The main thing is, QAnon’s lurid and grandiose theories are silly enough in and of themselves that South Park can run absolutely wild with them. Some comedies might struggle to find a way to make a humorous exaggeration of something which is already absurd – South Park, with its history of talking feces and exploding genitals, is not one of them.

 

4. Dealer | March 10

The found footage style, where the work is filmed by the in-universe characters, is usually a preserve of the horror genre (most famously with The Blair Witch Project) – and not to be confused with the mockumentary, which in recent years leans more towards office-based comedies (like Parks & Rec). Using it for a hardboiled crime thriller like Dealer is a lively new direction, which, in this age of the cameraphone, makes more sense by the second.

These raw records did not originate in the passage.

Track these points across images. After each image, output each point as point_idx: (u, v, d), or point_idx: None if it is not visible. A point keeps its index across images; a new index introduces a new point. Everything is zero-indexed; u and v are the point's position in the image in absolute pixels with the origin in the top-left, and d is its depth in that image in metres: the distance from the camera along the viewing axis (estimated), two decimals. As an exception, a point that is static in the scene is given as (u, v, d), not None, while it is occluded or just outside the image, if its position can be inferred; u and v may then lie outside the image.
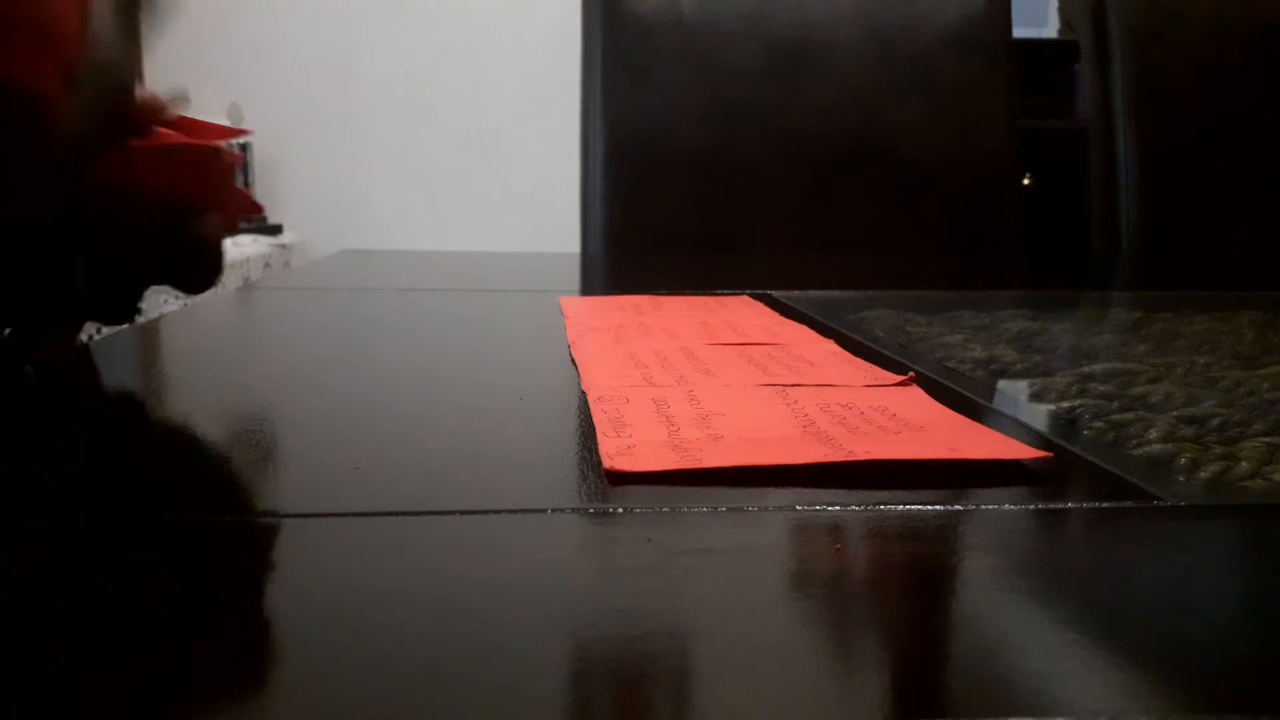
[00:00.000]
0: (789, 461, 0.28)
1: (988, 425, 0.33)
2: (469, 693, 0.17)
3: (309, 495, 0.27)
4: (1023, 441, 0.31)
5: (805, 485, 0.27)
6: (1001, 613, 0.21)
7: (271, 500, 0.28)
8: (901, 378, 0.39)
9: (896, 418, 0.33)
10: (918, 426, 0.32)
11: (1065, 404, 0.38)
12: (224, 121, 2.09)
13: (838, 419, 0.33)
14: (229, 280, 0.71)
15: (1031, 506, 0.26)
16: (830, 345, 0.47)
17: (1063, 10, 2.20)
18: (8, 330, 0.39)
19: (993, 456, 0.29)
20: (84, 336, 0.44)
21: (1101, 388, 0.40)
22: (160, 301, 0.64)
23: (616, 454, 0.29)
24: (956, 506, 0.26)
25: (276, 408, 0.39)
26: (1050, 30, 2.23)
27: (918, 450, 0.30)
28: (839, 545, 0.24)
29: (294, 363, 0.52)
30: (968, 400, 0.37)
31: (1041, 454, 0.30)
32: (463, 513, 0.25)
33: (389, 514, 0.25)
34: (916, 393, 0.37)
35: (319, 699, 0.16)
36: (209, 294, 0.63)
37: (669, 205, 1.03)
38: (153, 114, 0.37)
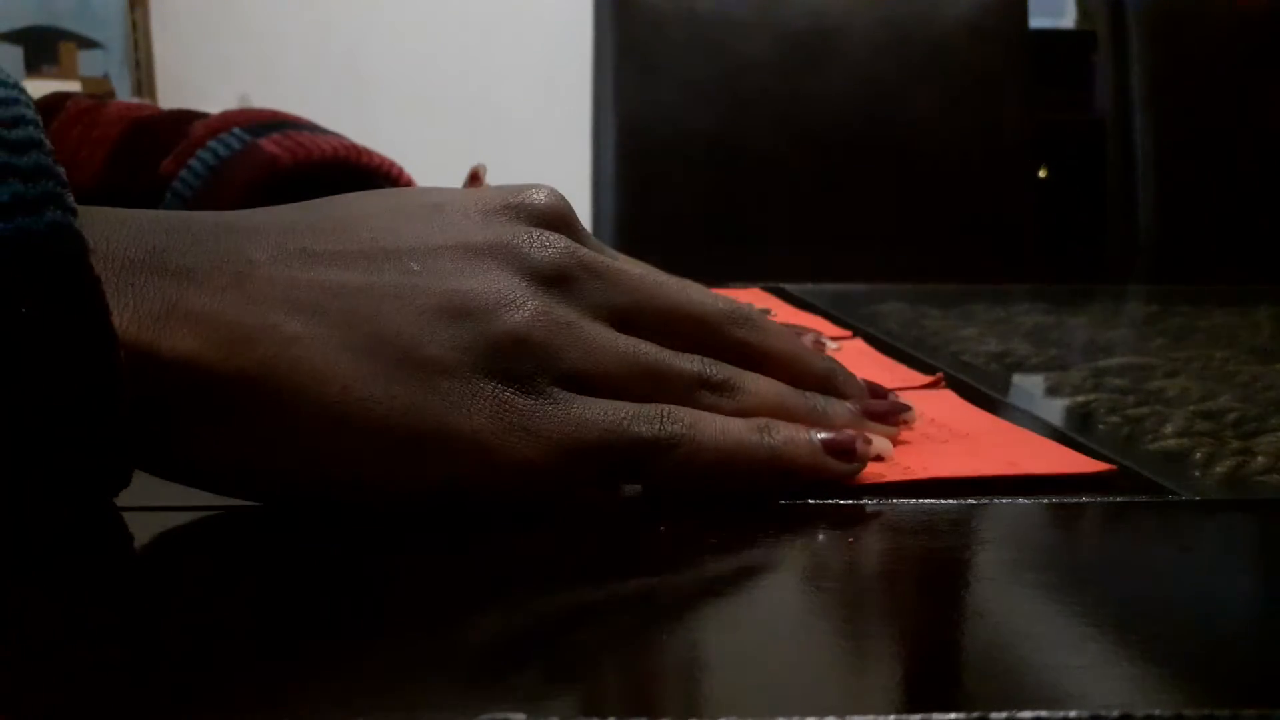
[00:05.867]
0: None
1: (1000, 419, 0.33)
2: (480, 682, 0.17)
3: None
4: (1042, 436, 0.31)
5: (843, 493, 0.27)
6: (1016, 607, 0.21)
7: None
8: (929, 379, 0.38)
9: (936, 423, 0.32)
10: (963, 434, 0.31)
11: (1080, 398, 0.37)
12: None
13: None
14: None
15: (1046, 500, 0.26)
16: (858, 342, 0.46)
17: (1080, 0, 2.18)
18: None
19: (1055, 471, 0.28)
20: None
21: (1117, 382, 0.40)
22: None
23: None
24: (970, 501, 0.26)
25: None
26: (1068, 20, 2.21)
27: (976, 465, 0.28)
28: (852, 539, 0.24)
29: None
30: (983, 395, 0.37)
31: (1106, 467, 0.28)
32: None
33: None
34: (949, 395, 0.36)
35: (330, 683, 0.17)
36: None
37: (680, 196, 1.03)
38: None
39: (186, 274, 0.21)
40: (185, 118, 0.46)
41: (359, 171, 0.44)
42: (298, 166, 0.42)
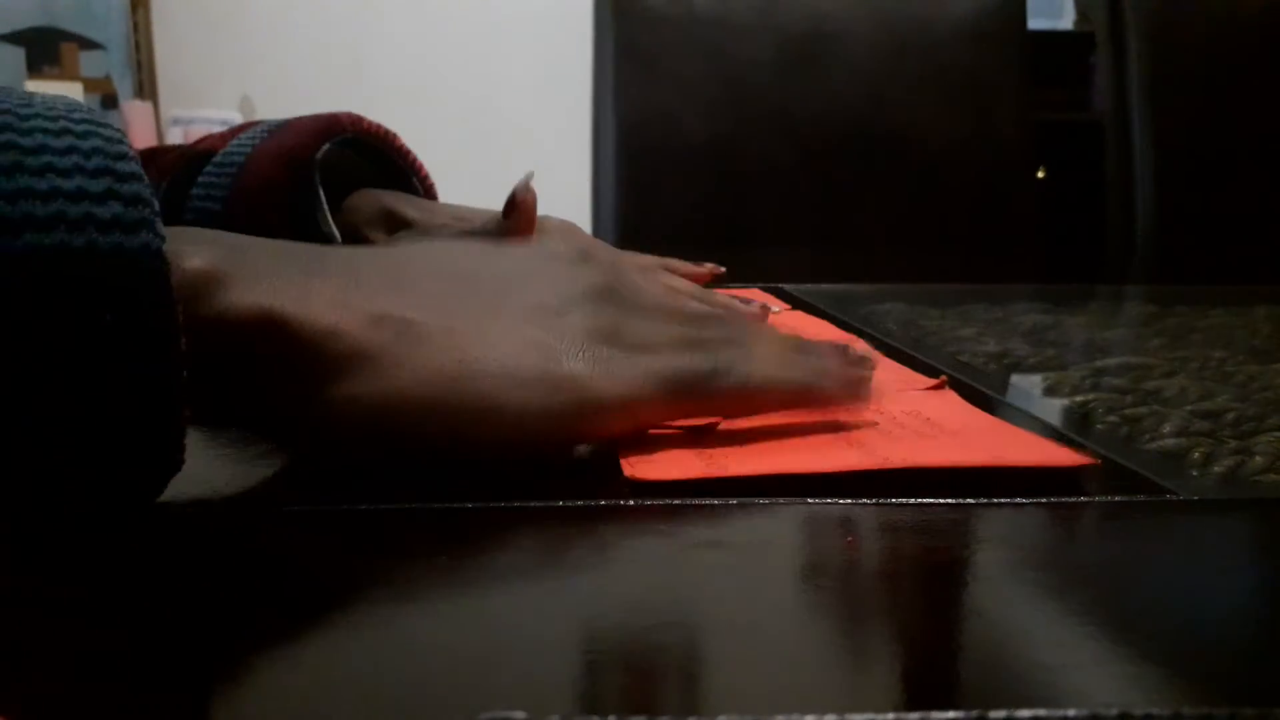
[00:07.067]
0: (820, 469, 0.27)
1: (1000, 419, 0.33)
2: (480, 682, 0.17)
3: (324, 489, 0.28)
4: (1032, 434, 0.31)
5: (834, 491, 0.27)
6: (1015, 606, 0.21)
7: (302, 495, 0.28)
8: (934, 381, 0.37)
9: (931, 422, 0.32)
10: (953, 431, 0.31)
11: (1079, 398, 0.37)
12: (235, 115, 2.10)
13: (870, 424, 0.31)
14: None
15: (1045, 500, 0.26)
16: (859, 344, 0.46)
17: (1079, 1, 2.18)
18: None
19: (1037, 463, 0.28)
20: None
21: (1115, 382, 0.40)
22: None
23: (638, 461, 0.28)
24: (969, 500, 0.26)
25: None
26: (1066, 22, 2.22)
27: (957, 456, 0.28)
28: (851, 539, 0.24)
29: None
30: (981, 395, 0.37)
31: (1088, 460, 0.28)
32: (476, 506, 0.25)
33: (391, 507, 0.25)
34: (950, 396, 0.35)
35: (330, 682, 0.17)
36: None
37: (680, 198, 1.03)
38: None
39: (318, 274, 0.26)
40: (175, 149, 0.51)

Despite France’s international image as a place of croissants and the Eiffel tower, it too has its rougher areas and a lively rap scene – two aspects whose paths cross violently and dramatically when some filmmakers go to the bad part of town to shoot a music video, only to discover that literally everyone has guns. Expect vicious power struggles all conducted in lovely lyrical French.

 

5. Invincible | March 26

Will the bottom ever fall out of the superhero media industry? It’s been over ten years since the MCU first started off and the Marvel Studios boys pulled Robert Downey Jr. into a lightless room to explain that if he fucked this up, they would recoup their investment by stapling his face to Timothy Olyphant. Invincible, at least, isn’t another excitable CGI mess, but rather an old-school superhero cartoon, with large buildings littered about just waiting to get wrecked by a supervillain or rubbery monster.

The core of it is a familial relationship, between J.K. Simmons (no longer J. Jonah Jameson, instead a copyright-friendly Superman) and Steven Yeun as his nervous son. Leavening wholesome family content with out-of-this-world wackiness is why Rick & Morty became so beloved before the success went to their heads. Although like Rick & Morty this might well get a bit mired with the high school setting.

If nothing else, Invincible has plenty of tried-and-tested source material to draw on. The comic ran for fifteen years, and curiously, is one of the many comics that Seth Rogen’s been trying to turn into a live-action film – so it must sting slightly that Rogen’s ended up in the voice cast for this version.